Local leaders urge support of universal background checksWritten by Dave Willinger | | email@example.com
Councilman and mayoral candidate Joe McNamara joined the executive directors of Progress Ohio and the Ohio Coalition Against Gun Violence and former mayor Carty Finkbeiner in asking Toledoans to urge their representatives in Washington, D.C., to support for federal legislation mandating universal background checks for gun purchases.
The April 3 rally was set on the edge of the Southland Shopping Center parking lot in proximity to a makeshift memorial to Kaitlin Gerber, the 20-year-old woman killed by her ex-boyfriend Jashua Perz on March 24. McNamara called universal background checks “common sense” and cited statistics showing significantly lower gun suicide and gun violence against women in places where similar statewide legislation is already in place.
“It’s perfectly fine to balance Second Amendment rights with making sure we have safety measures in place to keep guns out of the hands of dangerous people and ending senseless deaths,” McNamara said in a news release from Progress Ohio, a statewide nonprofit that describes itself as “dedicated to issue advocacy across Ohio,” and whose executive director Brian Rothenberg also spoke at the news conference.
McNamara told a small gathering of local media, “We need the federal government to do this,” referring to universal background checks for gun purchases, part of the legislation that many advocates warn is now stalled in Congress.
Sen. Rob Portman addressed the issue at an April 3 Columbus event. When asked about background checks by a reporter, Portman said, “There is opportunity to enforce the existing background checks,” according to a transcript provided by the senator’s office.

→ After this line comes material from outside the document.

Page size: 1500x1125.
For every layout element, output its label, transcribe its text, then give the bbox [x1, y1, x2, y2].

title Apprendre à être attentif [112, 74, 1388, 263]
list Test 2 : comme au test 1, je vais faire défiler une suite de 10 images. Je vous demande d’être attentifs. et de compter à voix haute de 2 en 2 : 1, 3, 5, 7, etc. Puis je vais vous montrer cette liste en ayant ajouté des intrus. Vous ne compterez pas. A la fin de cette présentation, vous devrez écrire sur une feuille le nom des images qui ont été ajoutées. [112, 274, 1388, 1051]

“The more you look into it, the more you find out that some of the information is not being provided,” Portman said.
“A universal check that would require registration, I would be against. I think the idea of a registration, a global registration, would be something that I would oppose and that a lot of my colleagues would as well,” he said.

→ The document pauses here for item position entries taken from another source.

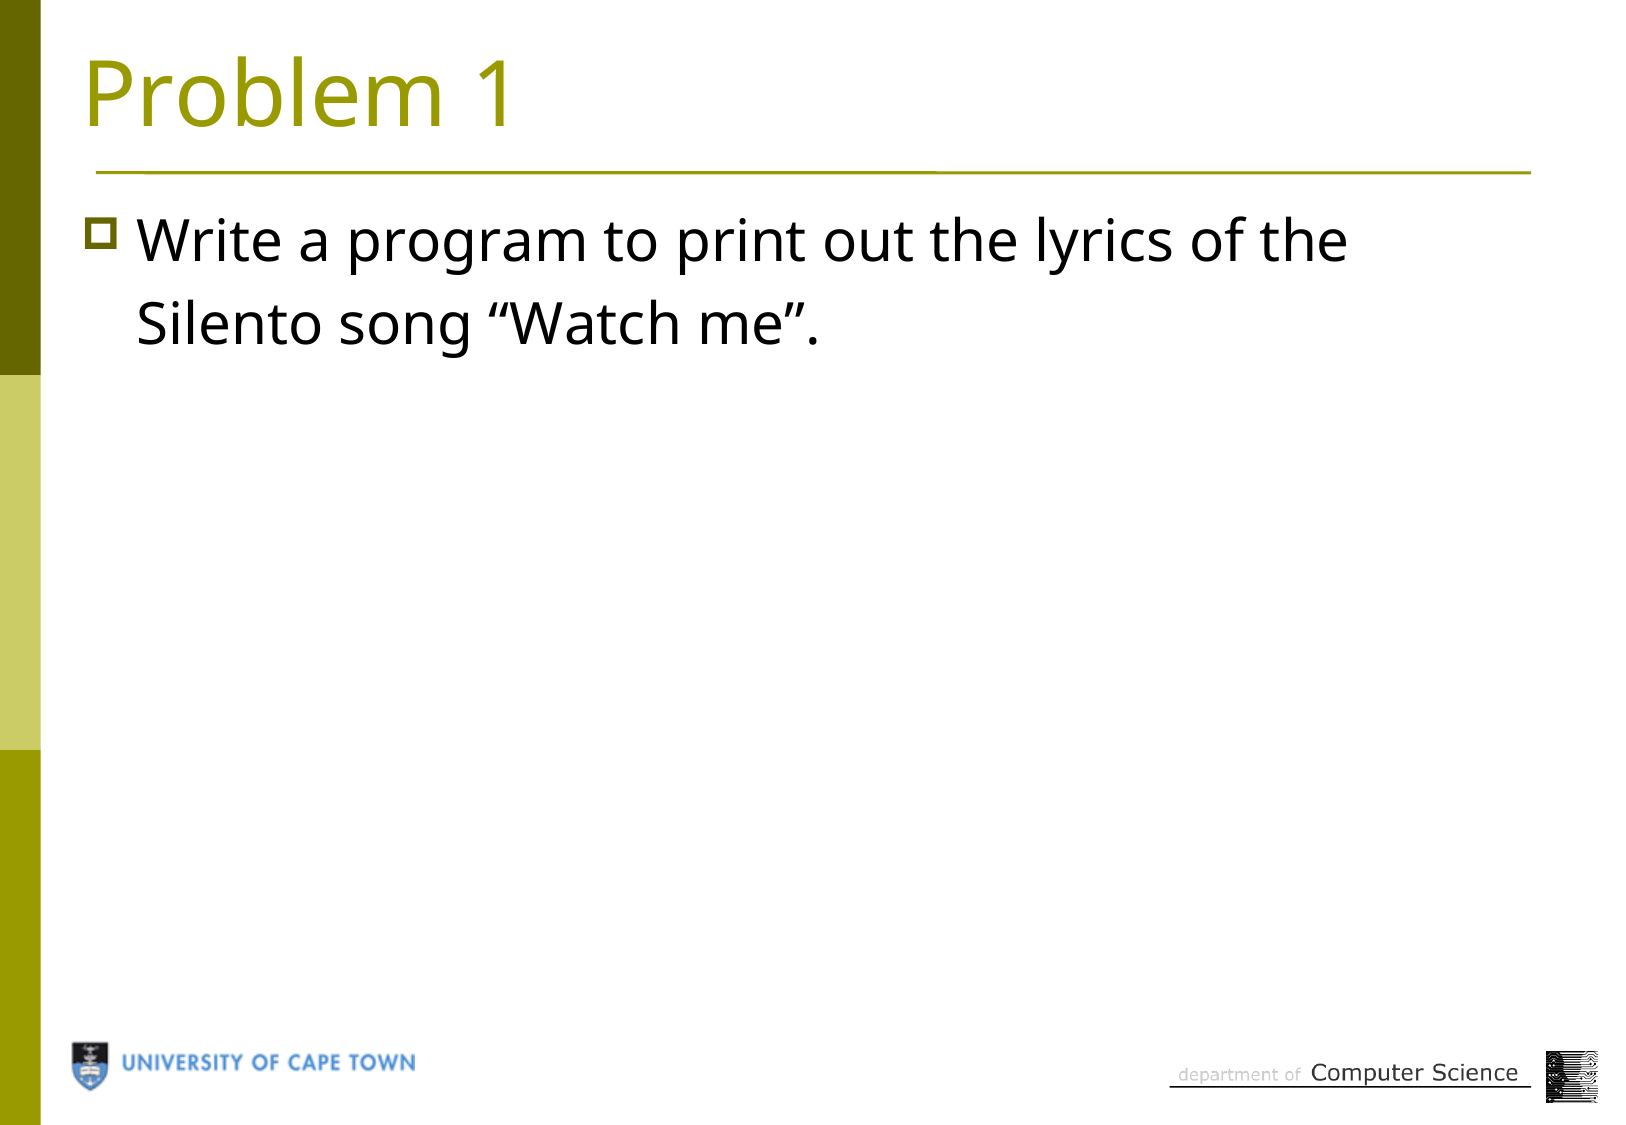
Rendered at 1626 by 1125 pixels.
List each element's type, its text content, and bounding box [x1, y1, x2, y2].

picture [1169, 1043, 1532, 1091]
list Write a program to print out the lyrics of the Silento song “Watch me”. [81, 196, 1543, 1005]
picture [1546, 1051, 1598, 1103]
title Problem 1 [81, 29, 1543, 172]
picture [61, 1024, 415, 1103]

Congresswoman Marcy Kaptur’s communications director Steve Fought, said she does “support universal background checks. [Kaptur] also supports a ban on assault weapons; to renew the ban that expired.”
A fact sheet distributed by Toby Hoover, executive director of the Ohio Coalition Against Gun Violence, cited a January 2013 poll by the coalition of Mayors Against Illegal Guns, that found that “83 percent of Ohio residents want every gun buyer to pass a criminal background check.”
Toledo is listed as one of 900 cities in America whose mayors have signed the coalition’s statement of principles, which includes punishing “to the maximum extent of the law” the criminals who use illegal guns and “target[ing] and hold[ing] accountable irresponsible gun dealers who break the law by knowingly selling guns to straw purchasers.”
Mayors Against Illegal Guns pledges to support the goal of “protecting the rights of Americans to own guns, while fighting to keep criminals from possessing guns illegally.”
Signatories also support “punish[ing] – to the maximum extent of the law – criminals who possess, use, and traffic in illegal guns” and “keep[ing] lethal, military-style weapons and high capacity ammunition magazines off our streets.”
Finkbeiner, who as mayor in the mid-1990s oversaw the passage of a citywide ban on assault weapons and “Saturday night specials,” said there were 199 shootings in Toledo last year, a dramatic increase, in his words. Finkbeiner said Ohio basically pre-empted the gun restrictions his administration put in place when “the state took away home rule” in such matters about seven years ago.
Finkbeiner recalled how members of the Michigan militia in the 1990s surrounded One Government Center in protest of his local gun bans. He said he was “impressed” with McNamara’s “courage” on the issue of mandating universal background checks, legislation that Hoover emphasized is aimed at gun sellers not gun buyers.
Regarding Finkbeiner’s record on gun control, Hoover said, “Carty was never afraid of this issue,” noting the former multiple-term mayor’s support of it “never hurt his re-election.”
Mayor Mike Bell’s office was not available at press time.